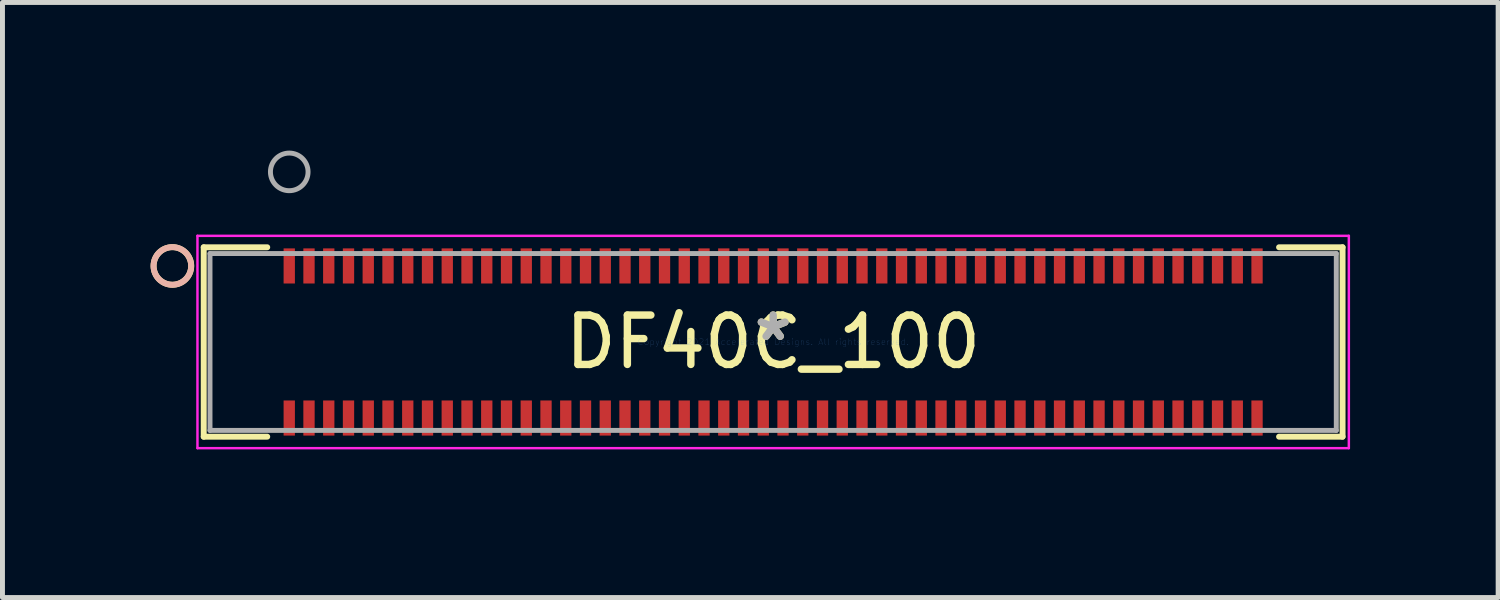
<source format=kicad_pcb>
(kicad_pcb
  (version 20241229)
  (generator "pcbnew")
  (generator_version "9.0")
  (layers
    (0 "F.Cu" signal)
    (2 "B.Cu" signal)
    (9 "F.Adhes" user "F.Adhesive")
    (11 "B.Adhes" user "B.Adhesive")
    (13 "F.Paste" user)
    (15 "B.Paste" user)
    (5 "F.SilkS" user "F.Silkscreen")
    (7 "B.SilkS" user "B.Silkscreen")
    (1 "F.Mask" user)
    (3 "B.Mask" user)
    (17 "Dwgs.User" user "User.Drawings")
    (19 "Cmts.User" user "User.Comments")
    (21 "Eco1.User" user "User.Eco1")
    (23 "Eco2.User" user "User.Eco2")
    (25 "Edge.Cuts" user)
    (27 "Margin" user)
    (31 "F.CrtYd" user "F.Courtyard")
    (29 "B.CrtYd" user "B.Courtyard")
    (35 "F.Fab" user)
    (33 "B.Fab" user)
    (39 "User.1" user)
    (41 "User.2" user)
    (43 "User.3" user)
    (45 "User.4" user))
  (footprint "DF40C_100"
    (layer "F.Cu")
    (at 12.608 3.876)
    (property "Reference" "DF40C_100" (at 0 0 0) (layer "F.SilkS") (effects (font (size 1 1) (thickness 0.15))))
    (attr through_hole)
    (fp_line (start -11.532 -1.918) (end -11.532 1.918) (stroke (width 0.12) (type solid)) (layer "F.SilkS"))
    (fp_line (start -11.532 1.918) (end -10.246 1.918) (stroke (width 0.12) (type solid)) (layer "F.SilkS"))
    (fp_line (start -10.246 -1.918) (end -11.532 -1.918) (stroke (width 0.12) (type solid)) (layer "F.SilkS"))
    (fp_line (start 10.246 1.918) (end 11.532 1.918) (stroke (width 0.12) (type solid)) (layer "F.SilkS"))
    (fp_line (start 11.532 -1.918) (end 10.246 -1.918) (stroke (width 0.12) (type solid)) (layer "F.SilkS"))
    (fp_line (start 11.532 1.918) (end 11.532 -1.918) (stroke (width 0.12) (type solid)) (layer "F.SilkS"))
    (fp_circle (center -12.167 -1.54) (end -11.786 -1.54) (stroke (width 0.12) (type solid)) (fill no) (layer "F.SilkS"))
    (fp_circle (center -12.167 -1.54) (end -11.786 -1.54) (stroke (width 0.12) (type solid)) (fill no) (layer "B.SilkS"))
    (fp_line (start -11.659 -2.15) (end -11.659 2.15) (stroke (width 0.05) (type solid)) (layer "F.CrtYd"))
    (fp_line (start -11.659 2.15) (end 11.659 2.15) (stroke (width 0.05) (type solid)) (layer "F.CrtYd"))
    (fp_line (start 11.659 -2.15) (end -11.659 -2.15) (stroke (width 0.05) (type solid)) (layer "F.CrtYd"))
    (fp_line (start 11.659 2.15) (end 11.659 -2.15) (stroke (width 0.05) (type solid)) (layer "F.CrtYd"))
    (fp_line (start -11.405 -1.791) (end -11.405 1.791) (stroke (width 0.1) (type solid)) (layer "F.Fab"))
    (fp_line (start -11.405 1.791) (end 11.405 1.791) (stroke (width 0.1) (type solid)) (layer "F.Fab"))
    (fp_line (start 11.405 -1.791) (end -11.405 -1.791) (stroke (width 0.1) (type solid)) (layer "F.Fab"))
    (fp_line (start 11.405 1.791) (end 11.405 -1.791) (stroke (width 0.1) (type solid)) (layer "F.Fab"))
    (fp_circle (center -9.8 -3.445) (end -9.419 -3.445) (stroke (width 0.1) (type solid)) (fill no) (layer "F.Fab"))
    (fp_text user "*" (at 0 0 0) (layer "F.SilkS") (effects (font (size 1 1) (thickness 0.15))))
    (fp_text user "Copyright 2021 Accelerated Designs. All rights reserved." (at 0 0 0) (layer "Cmts.User") (effects (font (size 0.127 0.127) (thickness 0.002))))
    (fp_text user "*" (at 0 0 0) (layer "F.Fab") (effects (font (size 1 1) (thickness 0.15))))
    (pad "1" smd rect (at -9.8 -1.54) (size 0.229 0.711) (layers "F.Cu" "F.Mask" "F.Paste"))
    (pad "2" smd rect (at -9.8 1.54) (size 0.229 0.711) (layers "F.Cu" "F.Mask" "F.Paste"))
    (pad "3" smd rect (at -9.4 -1.54) (size 0.229 0.711) (layers "F.Cu" "F.Mask" "F.Paste"))
    (pad "4" smd rect (at -9.4 1.54) (size 0.229 0.711) (layers "F.Cu" "F.Mask" "F.Paste"))
    (pad "5" smd rect (at -9 -1.54) (size 0.229 0.711) (layers "F.Cu" "F.Mask" "F.Paste"))
    (pad "6" smd rect (at -9 1.54) (size 0.229 0.711) (layers "F.Cu" "F.Mask" "F.Paste"))
    (pad "7" smd rect (at -8.6 -1.54) (size 0.229 0.711) (layers "F.Cu" "F.Mask" "F.Paste"))
    (pad "8" smd rect (at -8.6 1.54) (size 0.229 0.711) (layers "F.Cu" "F.Mask" "F.Paste"))
    (pad "9" smd rect (at -8.2 -1.54) (size 0.229 0.711) (layers "F.Cu" "F.Mask" "F.Paste"))
    (pad "10" smd rect (at -8.2 1.54) (size 0.229 0.711) (layers "F.Cu" "F.Mask" "F.Paste"))
    (pad "11" smd rect (at -7.8 -1.54) (size 0.229 0.711) (layers "F.Cu" "F.Mask" "F.Paste"))
    (pad "12" smd rect (at -7.8 1.54) (size 0.229 0.711) (layers "F.Cu" "F.Mask" "F.Paste"))
    (pad "13" smd rect (at -7.4 -1.54) (size 0.229 0.711) (layers "F.Cu" "F.Mask" "F.Paste"))
    (pad "14" smd rect (at -7.4 1.54) (size 0.229 0.711) (layers "F.Cu" "F.Mask" "F.Paste"))
    (pad "15" smd rect (at -7 -1.54) (size 0.229 0.711) (layers "F.Cu" "F.Mask" "F.Paste"))
    (pad "16" smd rect (at -7 1.54) (size 0.229 0.711) (layers "F.Cu" "F.Mask" "F.Paste"))
    (pad "17" smd rect (at -6.6 -1.54) (size 0.229 0.711) (layers "F.Cu" "F.Mask" "F.Paste"))
    (pad "18" smd rect (at -6.6 1.54) (size 0.229 0.711) (layers "F.Cu" "F.Mask" "F.Paste"))
    (pad "19" smd rect (at -6.2 -1.54) (size 0.229 0.711) (layers "F.Cu" "F.Mask" "F.Paste"))
    (pad "20" smd rect (at -6.2 1.54) (size 0.229 0.711) (layers "F.Cu" "F.Mask" "F.Paste"))
    (pad "21" smd rect (at -5.8 -1.54) (size 0.229 0.711) (layers "F.Cu" "F.Mask" "F.Paste"))
    (pad "22" smd rect (at -5.8 1.54) (size 0.229 0.711) (layers "F.Cu" "F.Mask" "F.Paste"))
    (pad "23" smd rect (at -5.4 -1.54) (size 0.229 0.711) (layers "F.Cu" "F.Mask" "F.Paste"))
    (pad "24" smd rect (at -5.4 1.54) (size 0.229 0.711) (layers "F.Cu" "F.Mask" "F.Paste"))
    (pad "25" smd rect (at -5 -1.54) (size 0.229 0.711) (layers "F.Cu" "F.Mask" "F.Paste"))
    (pad "26" smd rect (at -5 1.54) (size 0.229 0.711) (layers "F.Cu" "F.Mask" "F.Paste"))
    (pad "27" smd rect (at -4.6 -1.54) (size 0.229 0.711) (layers "F.Cu" "F.Mask" "F.Paste"))
    (pad "28" smd rect (at -4.6 1.54) (size 0.229 0.711) (layers "F.Cu" "F.Mask" "F.Paste"))
    (pad "29" smd rect (at -4.2 -1.54) (size 0.229 0.711) (layers "F.Cu" "F.Mask" "F.Paste"))
    (pad "30" smd rect (at -4.2 1.54) (size 0.229 0.711) (layers "F.Cu" "F.Mask" "F.Paste"))
    (pad "31" smd rect (at -3.8 -1.54) (size 0.229 0.711) (layers "F.Cu" "F.Mask" "F.Paste"))
    (pad "32" smd rect (at -3.8 1.54) (size 0.229 0.711) (layers "F.Cu" "F.Mask" "F.Paste"))
    (pad "33" smd rect (at -3.4 -1.54) (size 0.229 0.711) (layers "F.Cu" "F.Mask" "F.Paste"))
    (pad "34" smd rect (at -3.4 1.54) (size 0.229 0.711) (layers "F.Cu" "F.Mask" "F.Paste"))
    (pad "35" smd rect (at -3 -1.54) (size 0.229 0.711) (layers "F.Cu" "F.Mask" "F.Paste"))
    (pad "36" smd rect (at -3 1.54) (size 0.229 0.711) (layers "F.Cu" "F.Mask" "F.Paste"))
    (pad "37" smd rect (at -2.6 -1.54) (size 0.229 0.711) (layers "F.Cu" "F.Mask" "F.Paste"))
    (pad "38" smd rect (at -2.6 1.54) (size 0.229 0.711) (layers "F.Cu" "F.Mask" "F.Paste"))
    (pad "39" smd rect (at -2.2 -1.54) (size 0.229 0.711) (layers "F.Cu" "F.Mask" "F.Paste"))
    (pad "40" smd rect (at -2.2 1.54) (size 0.229 0.711) (layers "F.Cu" "F.Mask" "F.Paste"))
    (pad "41" smd rect (at -1.8 -1.54) (size 0.229 0.711) (layers "F.Cu" "F.Mask" "F.Paste"))
    (pad "42" smd rect (at -1.8 1.54) (size 0.229 0.711) (layers "F.Cu" "F.Mask" "F.Paste"))
    (pad "43" smd rect (at -1.4 -1.54) (size 0.229 0.711) (layers "F.Cu" "F.Mask" "F.Paste"))
    (pad "44" smd rect (at -1.4 1.54) (size 0.229 0.711) (layers "F.Cu" "F.Mask" "F.Paste"))
    (pad "45" smd rect (at -1 -1.54) (size 0.229 0.711) (layers "F.Cu" "F.Mask" "F.Paste"))
    (pad "46" smd rect (at -1 1.54) (size 0.229 0.711) (layers "F.Cu" "F.Mask" "F.Paste"))
    (pad "47" smd rect (at -0.6 -1.54) (size 0.229 0.711) (layers "F.Cu" "F.Mask" "F.Paste"))
    (pad "48" smd rect (at -0.6 1.54) (size 0.229 0.711) (layers "F.Cu" "F.Mask" "F.Paste"))
    (pad "49" smd rect (at -0.2 -1.54) (size 0.229 0.711) (layers "F.Cu" "F.Mask" "F.Paste"))
    (pad "50" smd rect (at -0.2 1.54) (size 0.229 0.711) (layers "F.Cu" "F.Mask" "F.Paste"))
    (pad "51" smd rect (at 0.2 -1.54) (size 0.229 0.711) (layers "F.Cu" "F.Mask" "F.Paste"))
    (pad "52" smd rect (at 0.2 1.54) (size 0.229 0.711) (layers "F.Cu" "F.Mask" "F.Paste"))
    (pad "53" smd rect (at 0.6 -1.54) (size 0.229 0.711) (layers "F.Cu" "F.Mask" "F.Paste"))
    (pad "54" smd rect (at 0.6 1.54) (size 0.229 0.711) (layers "F.Cu" "F.Mask" "F.Paste"))
    (pad "55" smd rect (at 1 -1.54) (size 0.229 0.711) (layers "F.Cu" "F.Mask" "F.Paste"))
    (pad "56" smd rect (at 1 1.54) (size 0.229 0.711) (layers "F.Cu" "F.Mask" "F.Paste"))
    (pad "57" smd rect (at 1.4 -1.54) (size 0.229 0.711) (layers "F.Cu" "F.Mask" "F.Paste"))
    (pad "58" smd rect (at 1.4 1.54) (size 0.229 0.711) (layers "F.Cu" "F.Mask" "F.Paste"))
    (pad "59" smd rect (at 1.8 -1.54) (size 0.229 0.711) (layers "F.Cu" "F.Mask" "F.Paste"))
    (pad "60" smd rect (at 1.8 1.54) (size 0.229 0.711) (layers "F.Cu" "F.Mask" "F.Paste"))
    (pad "61" smd rect (at 2.2 -1.54) (size 0.229 0.711) (layers "F.Cu" "F.Mask" "F.Paste"))
    (pad "62" smd rect (at 2.2 1.54) (size 0.229 0.711) (layers "F.Cu" "F.Mask" "F.Paste"))
    (pad "63" smd rect (at 2.6 -1.54) (size 0.229 0.711) (layers "F.Cu" "F.Mask" "F.Paste"))
    (pad "64" smd rect (at 2.6 1.54) (size 0.229 0.711) (layers "F.Cu" "F.Mask" "F.Paste"))
    (pad "65" smd rect (at 3 -1.54) (size 0.229 0.711) (layers "F.Cu" "F.Mask" "F.Paste"))
    (pad "66" smd rect (at 3 1.54) (size 0.229 0.711) (layers "F.Cu" "F.Mask" "F.Paste"))
    (pad "67" smd rect (at 3.4 -1.54) (size 0.229 0.711) (layers "F.Cu" "F.Mask" "F.Paste"))
    (pad "68" smd rect (at 3.4 1.54) (size 0.229 0.711) (layers "F.Cu" "F.Mask" "F.Paste"))
    (pad "69" smd rect (at 3.8 -1.54) (size 0.229 0.711) (layers "F.Cu" "F.Mask" "F.Paste"))
    (pad "70" smd rect (at 3.8 1.54) (size 0.229 0.711) (layers "F.Cu" "F.Mask" "F.Paste"))
    (pad "71" smd rect (at 4.2 -1.54) (size 0.229 0.711) (layers "F.Cu" "F.Mask" "F.Paste"))
    (pad "72" smd rect (at 4.2 1.54) (size 0.229 0.711) (layers "F.Cu" "F.Mask" "F.Paste"))
    (pad "73" smd rect (at 4.6 -1.54) (size 0.229 0.711) (layers "F.Cu" "F.Mask" "F.Paste"))
    (pad "74" smd rect (at 4.6 1.54) (size 0.229 0.711) (layers "F.Cu" "F.Mask" "F.Paste"))
    (pad "75" smd rect (at 5 -1.54) (size 0.229 0.711) (layers "F.Cu" "F.Mask" "F.Paste"))
    (pad "76" smd rect (at 5 1.54) (size 0.229 0.711) (layers "F.Cu" "F.Mask" "F.Paste"))
    (pad "77" smd rect (at 5.4 -1.54) (size 0.229 0.711) (layers "F.Cu" "F.Mask" "F.Paste"))
    (pad "78" smd rect (at 5.4 1.54) (size 0.229 0.711) (layers "F.Cu" "F.Mask" "F.Paste"))
    (pad "79" smd rect (at 5.8 -1.54) (size 0.229 0.711) (layers "F.Cu" "F.Mask" "F.Paste"))
    (pad "80" smd rect (at 5.8 1.54) (size 0.229 0.711) (layers "F.Cu" "F.Mask" "F.Paste"))
    (pad "81" smd rect (at 6.2 -1.54) (size 0.229 0.711) (layers "F.Cu" "F.Mask" "F.Paste"))
    (pad "82" smd rect (at 6.2 1.54) (size 0.229 0.711) (layers "F.Cu" "F.Mask" "F.Paste"))
    (pad "83" smd rect (at 6.6 -1.54) (size 0.229 0.711) (layers "F.Cu" "F.Mask" "F.Paste"))
    (pad "84" smd rect (at 6.6 1.54) (size 0.229 0.711) (layers "F.Cu" "F.Mask" "F.Paste"))
    (pad "85" smd rect (at 7 -1.54) (size 0.229 0.711) (layers "F.Cu" "F.Mask" "F.Paste"))
    (pad "86" smd rect (at 7 1.54) (size 0.229 0.711) (layers "F.Cu" "F.Mask" "F.Paste"))
    (pad "87" smd rect (at 7.4 -1.54) (size 0.229 0.711) (layers "F.Cu" "F.Mask" "F.Paste"))
    (pad "88" smd rect (at 7.4 1.54) (size 0.229 0.711) (layers "F.Cu" "F.Mask" "F.Paste"))
    (pad "89" smd rect (at 7.8 -1.54) (size 0.229 0.711) (layers "F.Cu" "F.Mask" "F.Paste"))
    (pad "90" smd rect (at 7.8 1.54) (size 0.229 0.711) (layers "F.Cu" "F.Mask" "F.Paste"))
    (pad "91" smd rect (at 8.2 -1.54) (size 0.229 0.711) (layers "F.Cu" "F.Mask" "F.Paste"))
    (pad "92" smd rect (at 8.2 1.54) (size 0.229 0.711) (layers "F.Cu" "F.Mask" "F.Paste"))
    (pad "93" smd rect (at 8.6 -1.54) (size 0.229 0.711) (layers "F.Cu" "F.Mask" "F.Paste"))
    (pad "94" smd rect (at 8.6 1.54) (size 0.229 0.711) (layers "F.Cu" "F.Mask" "F.Paste"))
    (pad "95" smd rect (at 9 -1.54) (size 0.229 0.711) (layers "F.Cu" "F.Mask" "F.Paste"))
    (pad "96" smd rect (at 9 1.54) (size 0.229 0.711) (layers "F.Cu" "F.Mask" "F.Paste"))
    (pad "97" smd rect (at 9.4 -1.54) (size 0.229 0.711) (layers "F.Cu" "F.Mask" "F.Paste"))
    (pad "98" smd rect (at 9.4 1.54) (size 0.229 0.711) (layers "F.Cu" "F.Mask" "F.Paste"))
    (pad "99" smd rect (at 9.8 -1.54) (size 0.229 0.711) (layers "F.Cu" "F.Mask" "F.Paste"))
    (pad "100" smd rect (at 9.8 1.54) (size 0.229 0.711) (layers "F.Cu" "F.Mask" "F.Paste")))
  (gr_rect
    (start -3 -3)
    (end 27.291 9.051)
    (stroke (width 0.1) (type default))
    (fill no)
    (layer "Edge.Cuts")))
</source>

**ABOUT THIS TASK**
For the word "Adhesive", report how many lines of the records contain it; respond with the number only.

**RESULT BELOW**
2